Home > Database > Equitable, effective, and feasible approaches for a prospective fossil fuel transition
Arthur Rempel and Joyeeta Gupta (2021)
This paper canvasses 28 approaches to leaving fossil fuels underground (‘LFFU’) from literature on LFFU policies, and evaluates them based on posited criteria of “effectiveness, equitability, feasibility”. The paper considers LFFU policies as those with the “explicit” objective of tackling climate change that “may directly or indirectly diminish fossil fuel production or consumption”. Its cost-effectiveness criterion considers the monetary and non-monetary costs of an approach. Equitability concerns winners and losers of each approach, including in relation to stranded assets. Feasibility assesses any potential resistance to the policy.
The 28 approaches discussed in the paper constituted: economic approaches (e.g. fossil fuel production/extraction taxes, Border Adjustment Taxes, tradeable production quotas and subsidies); regulatory approaches (e.g. efficiency standards, environmental impact assessments, and bans and moratoria), and ‘other’ approaches (e.g. litigation, finance swaps, and divestment, blockages).
In relation to bans and moratoria specifically, the paper recognises such measures as environmentally effective and cost-effective, although recognises that such measures may be less feasible than others given the opportunity costs to governments and corporate actors.

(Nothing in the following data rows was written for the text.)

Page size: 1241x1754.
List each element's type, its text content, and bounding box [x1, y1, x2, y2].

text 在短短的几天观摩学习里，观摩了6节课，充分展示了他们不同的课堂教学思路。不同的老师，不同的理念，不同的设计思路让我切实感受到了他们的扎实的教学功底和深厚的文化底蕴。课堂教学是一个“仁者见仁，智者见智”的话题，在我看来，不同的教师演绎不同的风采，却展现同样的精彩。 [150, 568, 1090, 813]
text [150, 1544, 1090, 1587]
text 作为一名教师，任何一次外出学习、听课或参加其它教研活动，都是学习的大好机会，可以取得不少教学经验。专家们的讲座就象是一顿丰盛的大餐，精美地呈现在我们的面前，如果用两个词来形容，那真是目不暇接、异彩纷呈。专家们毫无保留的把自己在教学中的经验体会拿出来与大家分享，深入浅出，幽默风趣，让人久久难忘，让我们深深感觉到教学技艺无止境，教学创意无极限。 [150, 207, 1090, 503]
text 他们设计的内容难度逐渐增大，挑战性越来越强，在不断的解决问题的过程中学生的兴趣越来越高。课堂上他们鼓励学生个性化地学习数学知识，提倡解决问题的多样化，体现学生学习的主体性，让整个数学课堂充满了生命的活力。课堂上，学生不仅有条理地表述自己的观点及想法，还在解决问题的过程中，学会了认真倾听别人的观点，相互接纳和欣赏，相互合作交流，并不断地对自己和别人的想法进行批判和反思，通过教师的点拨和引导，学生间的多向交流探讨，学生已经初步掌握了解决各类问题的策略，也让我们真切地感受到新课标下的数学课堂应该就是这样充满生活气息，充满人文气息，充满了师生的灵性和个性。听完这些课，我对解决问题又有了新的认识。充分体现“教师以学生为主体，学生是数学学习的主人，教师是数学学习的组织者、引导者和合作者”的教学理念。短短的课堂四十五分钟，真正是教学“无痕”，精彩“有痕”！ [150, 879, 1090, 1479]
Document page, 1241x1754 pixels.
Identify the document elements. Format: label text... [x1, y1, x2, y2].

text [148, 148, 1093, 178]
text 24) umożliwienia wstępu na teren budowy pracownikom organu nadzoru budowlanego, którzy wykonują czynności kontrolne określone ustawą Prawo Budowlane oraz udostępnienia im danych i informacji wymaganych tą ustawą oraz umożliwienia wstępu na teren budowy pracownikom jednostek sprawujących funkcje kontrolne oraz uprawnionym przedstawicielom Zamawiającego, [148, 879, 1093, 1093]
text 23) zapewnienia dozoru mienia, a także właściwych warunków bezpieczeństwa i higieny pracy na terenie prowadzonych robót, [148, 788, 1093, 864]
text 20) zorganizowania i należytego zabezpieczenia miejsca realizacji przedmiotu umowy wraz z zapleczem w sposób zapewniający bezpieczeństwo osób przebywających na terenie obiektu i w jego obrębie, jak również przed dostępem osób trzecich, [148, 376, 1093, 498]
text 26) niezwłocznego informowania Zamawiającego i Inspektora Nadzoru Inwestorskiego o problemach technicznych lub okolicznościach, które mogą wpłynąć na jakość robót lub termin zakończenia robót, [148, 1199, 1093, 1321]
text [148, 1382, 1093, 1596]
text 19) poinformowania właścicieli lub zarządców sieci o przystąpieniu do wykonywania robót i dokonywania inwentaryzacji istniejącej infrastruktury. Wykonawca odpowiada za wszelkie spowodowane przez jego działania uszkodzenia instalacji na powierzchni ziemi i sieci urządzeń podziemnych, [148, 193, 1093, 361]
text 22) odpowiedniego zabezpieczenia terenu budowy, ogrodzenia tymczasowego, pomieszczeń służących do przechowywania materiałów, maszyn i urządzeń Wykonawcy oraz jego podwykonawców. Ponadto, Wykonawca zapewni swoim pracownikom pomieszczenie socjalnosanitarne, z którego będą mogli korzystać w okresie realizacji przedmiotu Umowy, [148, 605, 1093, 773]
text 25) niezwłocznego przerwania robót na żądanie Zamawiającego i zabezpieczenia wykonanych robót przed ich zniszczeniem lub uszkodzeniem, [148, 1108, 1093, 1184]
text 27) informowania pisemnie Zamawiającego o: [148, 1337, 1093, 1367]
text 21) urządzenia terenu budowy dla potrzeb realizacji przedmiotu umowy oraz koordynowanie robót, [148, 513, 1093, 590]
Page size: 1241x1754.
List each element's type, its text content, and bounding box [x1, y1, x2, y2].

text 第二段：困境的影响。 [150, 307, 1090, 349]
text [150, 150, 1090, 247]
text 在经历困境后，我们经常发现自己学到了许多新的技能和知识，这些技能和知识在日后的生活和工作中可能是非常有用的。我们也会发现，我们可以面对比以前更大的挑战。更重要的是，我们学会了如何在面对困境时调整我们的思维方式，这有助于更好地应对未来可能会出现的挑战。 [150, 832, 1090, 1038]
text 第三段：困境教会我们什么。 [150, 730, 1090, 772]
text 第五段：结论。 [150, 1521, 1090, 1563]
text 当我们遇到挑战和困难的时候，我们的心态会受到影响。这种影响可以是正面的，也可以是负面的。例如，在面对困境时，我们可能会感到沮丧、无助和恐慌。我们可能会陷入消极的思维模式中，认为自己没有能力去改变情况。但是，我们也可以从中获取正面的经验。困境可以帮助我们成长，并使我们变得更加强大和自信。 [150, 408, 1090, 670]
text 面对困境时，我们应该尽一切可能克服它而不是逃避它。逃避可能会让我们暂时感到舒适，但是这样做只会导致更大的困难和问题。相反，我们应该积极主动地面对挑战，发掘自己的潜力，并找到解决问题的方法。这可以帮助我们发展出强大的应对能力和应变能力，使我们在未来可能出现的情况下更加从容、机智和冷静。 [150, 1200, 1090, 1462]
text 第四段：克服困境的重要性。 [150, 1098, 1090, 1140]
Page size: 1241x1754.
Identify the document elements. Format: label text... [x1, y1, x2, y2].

In relation to effective environmental impact assessments, the paper notes information must be full and transparent and should be accompanied by a “rigid upper cap” on fossil fuel production.
After evaluating each measure against the three criteria, the paper concludes that twelve of 28 approaches are environmentally effective, and are predominantly regulatory approaches and supply-side approaches. It suggests that each approach is subject to complications such as carbon leakage and green paradoxes, reinforcing the need for global, coordinated efforts, suggesting a supply-side treaty is needed.
The paper supports supply-side policies, in particular bans on fossil fuel projects, as being a particularly effective LFFU policy measure based on the paper’s criteria. This supports a decision to reject a fossil fuel project on legitimate policy grounds, as the paper indicates it may be more effective than other demand-side or economic supply-side policies at achieving climate mitigation ends.